Background of the Study
Public debt is an essential tool for financing government operations, yet its sustainability is crucial for long-term fiscal stability. In Nigeria, rising levels of public debt have raised concerns about fiscal sustainability, particularly as the country continues to face economic volatility. Between 2023 and 2025, reforms in debt management and borrowing practices have been implemented with the goal of stabilizing debt levels and ensuring that borrowing does not crowd out essential public investments (Ogunleye, 2023). The theoretical framework posits that a sustainable debt regime is one where the cost of servicing debt does not compromise the government’s ability to invest in growth-enhancing sectors. Empirical evidence suggests that excessive debt, if not managed prudently, can lead to higher debt servicing costs, reduced fiscal flexibility, and ultimately, lower economic growth (Afolabi, 2024).

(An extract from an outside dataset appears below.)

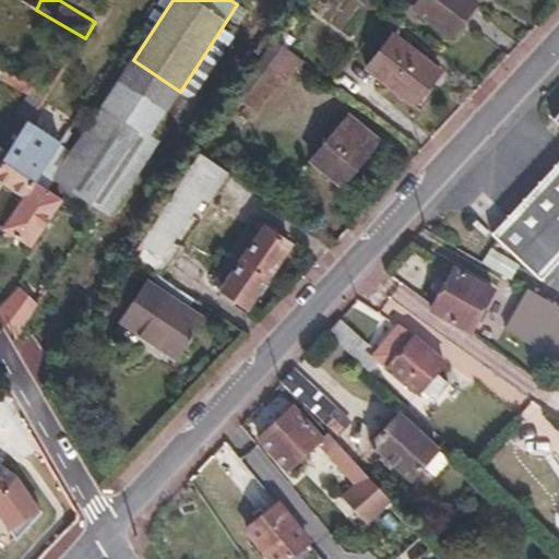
[(451,38),(479,2),(476,0),(420,0),(413,9),(451,38)]
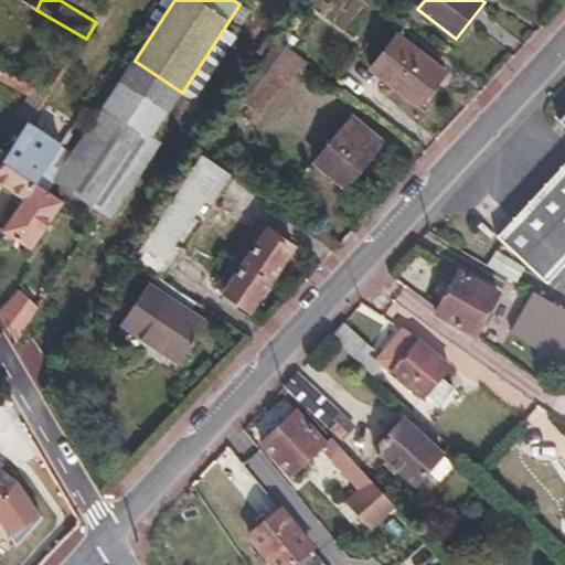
[(418,108),(447,73),(400,35),(372,71),(418,108)]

The debate over public debt in Nigeria centers on finding the optimal balance between leveraging debt for development and maintaining fiscal prudence. While moderate levels of borrowing can finance infrastructure and social services, excessive reliance on debt may jeopardize long-term fiscal stability. Recent reforms have emphasized transparent borrowing practices, diversified funding sources, and rigorous monitoring of debt sustainability indicators. This study examines the impact of public debt on fiscal sustainability in Nigeria, evaluating whether recent debt management reforms have succeeded in maintaining a stable fiscal environment and supporting sustainable economic growth.
Statement of the Problem
Despite efforts to implement prudent debt management reforms, Nigeria continues to experience challenges related to high public debt. The primary problem is that rising debt servicing costs and inefficient allocation of borrowed funds are undermining fiscal sustainability (Ibrahim, 2024). These issues are compounded by external shocks, such as fluctuations in global interest rates and oil price volatility, which further stress the fiscal framework. The mismanagement of public debt has led to reduced fiscal space, limiting the government’s ability to invest in critical development projects. This study seeks to investigate the relationship between public debt and fiscal sustainability in Nigeria and to identify the key factors that hinder effective debt management, ultimately proposing strategies to enhance fiscal prudence and economic resilience (Nwankwo, 2023).
Objectives of the Study
Research Questions
Research Hypotheses
Scope and Limitations of the Study
This study examines public debt management in Nigeria from 2023 to 2025 using government financial data, international debt reports, and fiscal sustainability indicators. Limitations include external economic shocks and difficulties in isolating debt effects from other fiscal variables.
Definitions of Terms
– Public Debt: The total amount of money borrowed by the government.
– Fiscal Sustainability: The ability of a government to maintain its fiscal policies without excessive borrowing.
– Debt Servicing: The process of repaying the principal and interest on public debt.
– Debt Management: Strategies and practices for handling government borrowing and repayment.